Be outside.  This has been the easiest promise to keep by far.  The weather here and the vast opportunities to explore here make it hard to stay inside.  I had a good start before moving here, but the move has done more to make me active than anything else has in the past.

Never be afraid of what I think and feel.  This has been hard, but withholding my feelings have caused me more grief than not.  I'm still not perfect, but I'm better than I ever have and in a better place for it.  I'd rather find people who can handle honesty then those who would rather turn a blind eye for emotional security.

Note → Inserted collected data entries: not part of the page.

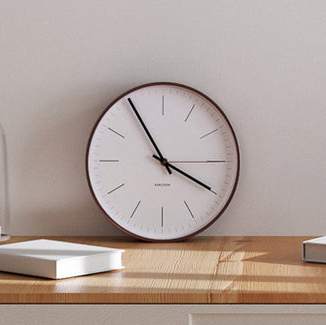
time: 3:54
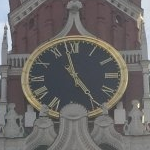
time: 4:57
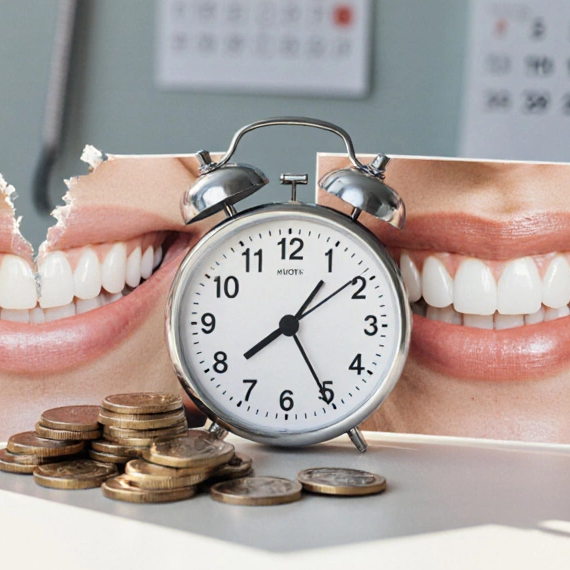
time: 7:25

Take the good people are willing to give you and don't worry about maybes and could haves.  This is the hardest, because it involves other people.  Knowing how much someone is willing to give you is difficult.  They may not even know it themselves.  For me, this comes down to letting go of the notion that someone "owes" you.  In relationships no one owes you anything.  Everything they give you is a gift, even if it isn't everything you had hoped for.

Be good, have fun,

Bonus Track:
I just added Qwirkle to my board game library and was playing it with a friend last Sunday.  So, since it is recent in my mind, here is the episode of Table Top whey they play it.

Monday, February 9, 2015

A Round Hill in a Rectangular Yard

My grandparents house was built on a lot carved out of a field just outside of town.  Like most of Indiana the lot was a perfectly rectangular two acre patch of grass surrounded by corn or soybeans, depending on the crop rotation.  The house was aligned perfectly with the lot, as was the workshop in back, the garden and the driveway.  In the middle of this collection of straight lines and right angles was a perfectly round hill.  It sat on the edge of the flat back yard, about four feet high and a perfect hemisphere.

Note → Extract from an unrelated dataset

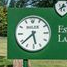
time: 5:38
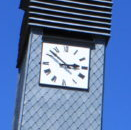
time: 2:52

I never though much of it until my early twenties when it came up in conversation.  I asked my grandfather why it was there and he answered "Jon, that is your hill."

As the story goes, I was around four years old and visiting them.  We were watch in a Jerry Lewis movie, The Geisha Boy.  In the movie is a scene, parading The Bridge Over the River Quai, where a man was building a ridiculous bridge in his back yard.  I had commented that I too would like a bridge, so I could sit and look at the fish.  My grandfather then set out on making it happen.

The yard, being once a field, was too hard to really dig into, so he brought in dirt to form the hill.  His plan was to dig a pond at the top and build a bridge to go over it.  By the time the hill was done I had already moved onto the next thing and the bridge was never finished.

That hill stood for years, a symbol of a grandfather's love and the fickleness of children.